_ABOUT THIS EXERCISE_.
From the passage on local right-to-work ordinances, extract the portion starting with "Chougule believes they" and going on through "appeal court decision.", copied word for word.

_PASSAGE PROVIDED_.
· · · · ·

The United Auto Workers Local 3047 filed the lawsuit with the intent of making all the ordinances void. The lawsuit contested that only states have the authority under federal law to enact right-to-work. The court countered that federal law does not specifically forbid localities from enacting right to work. How states delegate their authority is actually what matters.

“Each state takes a different approach based on how the constitution delegates its power to local governments,” Russell said. “Based on the power and the type of ordinance that might get passed, the way in which we approach this is different. What worked well in Kentucky isn’t going to necessarily work well in Illinois.”

The Kentucky counties were able to pass the law because the state has what is known as a home rule statute. The statute allows counties to pass their own economic development laws so long as it doesn’t interfere with existing state law. Many other states have home rule statutes, or similar policies, that delegate certain powers to localities.

“I think the federal statute is relatively clear, and the legal challenges just don’t hold water,” Chougule said. “They have every right to give localities the power the federal government invested in them. The federal government is in no position to say the state can pass a right-to-work law, but its localities cannot.”

Lincolnshire, Illinois, enacted its own version of the policy, which is currently pending in the courts. Local unions filed a lawsuit against the local ordinance. District Court Judge Matthew Kennelly ruled that only states have the power to enact such laws, but an appeal is likely.

“If Lincolnshire is successful at the circuit court, then you have two separate circuit courts that have ruled in favor of local right-to-work,” Chougule said. “But if the seventh circuit rules against them then you have a split decision at which point it would go to the U.S. Supreme Court.”

Chougule believes they would have a good chance of winning if the policy actually made it to the highest court. He adds Lincolnshire really jumped on the issue early on. The village passed its local ordinance in 2015, way before the appeal court decision.

“You have Illinois which already had one town pass a local ordinance,” Patterson said. “That’s being litigated right now. Illinois is surrounded by right-to-work. There is a lot of pressure on local governments, especially in the border counties and towns, to have something like this to stay competitive.”

Russell notes the fights really have to come from the ground up. Local advocates have to be the driving force behind the local initiatives or it falls apart. The national organizations can then help support the local fights. Gov. Bruce Rauner tried to impose local right-to-work zones, but it didn’t go anywhere.

“It really has to come from the ground up,” Russell said. “It has to be a locally embraced and locally driven ordinance for it to succeed.”

· · · · ·

Dataset items:
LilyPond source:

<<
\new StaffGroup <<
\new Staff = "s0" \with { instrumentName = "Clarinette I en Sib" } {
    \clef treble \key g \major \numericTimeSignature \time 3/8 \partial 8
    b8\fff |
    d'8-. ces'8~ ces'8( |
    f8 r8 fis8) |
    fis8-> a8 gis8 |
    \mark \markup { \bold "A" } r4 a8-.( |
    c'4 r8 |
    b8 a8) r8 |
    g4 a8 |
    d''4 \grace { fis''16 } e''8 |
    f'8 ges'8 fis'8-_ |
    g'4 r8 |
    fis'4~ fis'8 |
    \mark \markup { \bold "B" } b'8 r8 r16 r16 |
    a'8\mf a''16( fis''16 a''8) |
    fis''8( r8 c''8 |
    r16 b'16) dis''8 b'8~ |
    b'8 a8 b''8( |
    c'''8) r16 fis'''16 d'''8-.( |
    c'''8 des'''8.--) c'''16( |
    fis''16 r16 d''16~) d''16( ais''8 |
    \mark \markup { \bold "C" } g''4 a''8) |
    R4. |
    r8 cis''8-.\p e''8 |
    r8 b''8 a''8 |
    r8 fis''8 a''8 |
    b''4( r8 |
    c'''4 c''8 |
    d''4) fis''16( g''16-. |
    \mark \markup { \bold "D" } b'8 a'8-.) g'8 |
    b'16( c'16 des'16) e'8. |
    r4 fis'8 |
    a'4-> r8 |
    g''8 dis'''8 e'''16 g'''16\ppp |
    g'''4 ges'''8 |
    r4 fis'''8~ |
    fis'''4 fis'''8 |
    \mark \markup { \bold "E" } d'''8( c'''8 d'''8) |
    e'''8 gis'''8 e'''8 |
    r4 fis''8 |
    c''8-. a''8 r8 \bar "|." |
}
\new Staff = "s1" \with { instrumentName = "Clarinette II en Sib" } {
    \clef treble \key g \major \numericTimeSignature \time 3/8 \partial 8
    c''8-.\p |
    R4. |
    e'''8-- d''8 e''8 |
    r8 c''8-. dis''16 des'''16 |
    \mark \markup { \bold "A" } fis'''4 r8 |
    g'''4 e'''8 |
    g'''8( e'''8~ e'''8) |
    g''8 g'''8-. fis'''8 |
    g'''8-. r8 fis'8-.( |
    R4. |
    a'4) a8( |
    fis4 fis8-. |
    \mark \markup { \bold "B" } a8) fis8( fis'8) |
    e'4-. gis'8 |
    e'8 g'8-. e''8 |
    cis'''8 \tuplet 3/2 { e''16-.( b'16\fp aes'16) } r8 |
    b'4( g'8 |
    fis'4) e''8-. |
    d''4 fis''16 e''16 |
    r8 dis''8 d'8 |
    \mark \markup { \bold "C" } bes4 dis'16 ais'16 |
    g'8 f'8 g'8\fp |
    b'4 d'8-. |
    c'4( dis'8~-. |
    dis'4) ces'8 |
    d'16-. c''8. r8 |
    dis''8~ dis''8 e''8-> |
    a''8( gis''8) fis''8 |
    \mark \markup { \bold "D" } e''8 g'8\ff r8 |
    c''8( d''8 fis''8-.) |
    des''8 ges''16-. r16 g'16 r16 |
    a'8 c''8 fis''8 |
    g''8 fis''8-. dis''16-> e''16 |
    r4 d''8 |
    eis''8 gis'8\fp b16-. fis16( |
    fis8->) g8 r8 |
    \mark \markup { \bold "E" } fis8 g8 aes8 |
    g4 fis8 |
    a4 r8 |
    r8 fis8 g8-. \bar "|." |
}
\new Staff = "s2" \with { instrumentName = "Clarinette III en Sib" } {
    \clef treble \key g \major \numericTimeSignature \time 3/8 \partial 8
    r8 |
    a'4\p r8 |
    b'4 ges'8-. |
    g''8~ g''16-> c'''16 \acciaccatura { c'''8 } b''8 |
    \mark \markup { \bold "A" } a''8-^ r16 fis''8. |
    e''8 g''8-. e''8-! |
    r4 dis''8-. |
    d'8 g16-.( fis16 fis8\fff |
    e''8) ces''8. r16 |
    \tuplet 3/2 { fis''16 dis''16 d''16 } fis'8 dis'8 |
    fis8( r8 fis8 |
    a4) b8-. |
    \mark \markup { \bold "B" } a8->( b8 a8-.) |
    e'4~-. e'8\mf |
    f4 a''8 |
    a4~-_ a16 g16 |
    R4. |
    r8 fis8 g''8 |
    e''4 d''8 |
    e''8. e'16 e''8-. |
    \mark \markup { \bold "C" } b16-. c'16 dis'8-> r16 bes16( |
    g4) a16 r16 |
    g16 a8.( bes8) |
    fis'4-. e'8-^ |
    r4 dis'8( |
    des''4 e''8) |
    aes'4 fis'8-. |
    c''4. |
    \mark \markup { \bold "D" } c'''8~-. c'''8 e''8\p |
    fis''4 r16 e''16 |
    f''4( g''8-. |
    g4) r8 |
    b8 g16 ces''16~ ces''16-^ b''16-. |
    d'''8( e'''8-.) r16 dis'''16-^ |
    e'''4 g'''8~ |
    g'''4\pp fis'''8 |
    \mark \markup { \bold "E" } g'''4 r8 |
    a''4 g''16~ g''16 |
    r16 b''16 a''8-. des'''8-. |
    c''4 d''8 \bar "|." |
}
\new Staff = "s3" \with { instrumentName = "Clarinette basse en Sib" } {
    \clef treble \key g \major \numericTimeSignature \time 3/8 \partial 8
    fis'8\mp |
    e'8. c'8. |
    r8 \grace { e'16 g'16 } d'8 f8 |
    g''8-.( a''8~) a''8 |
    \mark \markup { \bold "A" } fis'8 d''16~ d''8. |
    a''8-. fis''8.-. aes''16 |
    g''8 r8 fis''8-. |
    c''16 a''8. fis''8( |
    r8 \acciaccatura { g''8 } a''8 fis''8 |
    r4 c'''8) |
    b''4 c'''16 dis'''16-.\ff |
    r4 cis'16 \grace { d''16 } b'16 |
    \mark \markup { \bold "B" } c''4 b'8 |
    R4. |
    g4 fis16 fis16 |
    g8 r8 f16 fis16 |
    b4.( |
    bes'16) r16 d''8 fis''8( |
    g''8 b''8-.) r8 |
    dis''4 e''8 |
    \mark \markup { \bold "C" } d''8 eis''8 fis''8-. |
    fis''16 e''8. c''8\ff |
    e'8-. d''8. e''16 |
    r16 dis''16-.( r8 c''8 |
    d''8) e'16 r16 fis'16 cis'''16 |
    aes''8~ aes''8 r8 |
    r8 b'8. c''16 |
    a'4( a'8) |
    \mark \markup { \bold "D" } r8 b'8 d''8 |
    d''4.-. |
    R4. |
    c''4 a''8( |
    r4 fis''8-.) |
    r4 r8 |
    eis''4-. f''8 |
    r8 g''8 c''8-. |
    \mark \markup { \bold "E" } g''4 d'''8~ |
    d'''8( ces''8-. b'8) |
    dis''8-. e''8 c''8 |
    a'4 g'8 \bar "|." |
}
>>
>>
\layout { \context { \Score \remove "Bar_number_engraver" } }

· · · · ·

_THE COMPLETED TASK_.
Chougule believes they would have a good chance of winning if the policy actually made it to the highest court. He adds Lincolnshire really jumped on the issue early on. The village passed its local ordinance in 2015, way before the appeal court decision.